After fleeing the city in a small Cruiser packed with my college room in boxes and two very accommodating people, I feel like I am standing in a timestop, New York City looming like a patient, glowing vibration behind me and vast, unknown expanses before me.

I wrote this last summer, when I was caught in a much smaller world of travel between Washington Heights, Morningside Heights, east Chinatown, and occasional romps in other boroughs:

I love this city, and I love that it seems to take on its own character regardless of the people who build it and inhabit it and sweat through it and scrub its concrete and drown themselves in its supply of alcohol. I look up, see a view, and I think the city is quietly showing itself off. Yes, this is who I am, you almost forgot, didn’t you. I will push many of you away, to more peaceful suburban lifestyles, to space, to comfort, and then you will forget, but I will stay here, throw my buildings into the air, allow these metal vehicles to hurtle through my underbelly a thousand times a day.

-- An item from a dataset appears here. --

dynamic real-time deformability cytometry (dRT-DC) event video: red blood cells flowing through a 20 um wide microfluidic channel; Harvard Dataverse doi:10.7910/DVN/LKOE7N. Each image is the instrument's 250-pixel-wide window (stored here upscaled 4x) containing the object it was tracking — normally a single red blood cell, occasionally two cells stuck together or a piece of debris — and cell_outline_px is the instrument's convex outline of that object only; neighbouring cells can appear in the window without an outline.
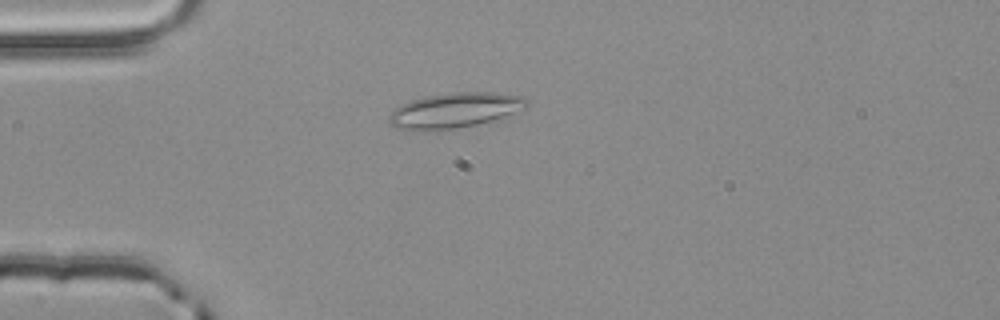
{"species": "common noctule bat (a hibernating species)", "species_latin": "Nyctalus noctula", "temperature_condition": "room temperature", "stored_images_in_passage": 64, "camera_frame_rate_fps": 3000, "um_per_image_px": 0.085, "animal": {"sex": "male", "body_mass_g": 20.4}, "frame": {"image": 1, "passage_image": 2, "time_ms": 0.333, "image_size_px": [1000, 320], "cell_outline_px": [[528, 104], [524, 108], [492, 120], [476, 124], [456, 128], [396, 128], [388, 124], [388, 116], [400, 104], [412, 100], [428, 96], [460, 92], [492, 92], [520, 96], [528, 100]], "centroid_in_image_um": [38.65, 9.35], "position_along_channel_um": 46.3, "area_um2": 27.11}}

And now I stand with this love behind me, facing this vague future armed with ideals, a sense of seeking poetry, and some mad paper writing skillz. I don't doubt that I'll find disillusionment and loneliness, but something is compelling me to go, to fail, to see, to learn what caring means. They say there are 360 days of sunshine a year in South Dakota. I'll find something on those bleached plains, underneath stars I can actually see.

This is just to say, I have left New York after four tumultuous years, and will be on the Pine Ridge reservation in South Dakota from June 21st through August 27th. I'll be interning at an organization called Re-Member (www.re-member.org), helping them with advocacy campaigns and youth outreach. On September 1st, I will be taking off for Lima, Peru, from which I will make my way to Chile, home of Pablo Neruda, the southernmost vineyard in the world, and penguins. Hopefully I'll be able to document some of my travels and thoughts in this blog, so follow at will. I don't doubt that there will be some random musings that will make it in here as well.

To those of you in New York that I was not able to say goodbye to, I have not and will not forget you; send me your address if you want a postcard! Take care of the city while I am gone. To those of you in Maryland, I'd love to see you before I leave on the 21st (and send me your addresses also).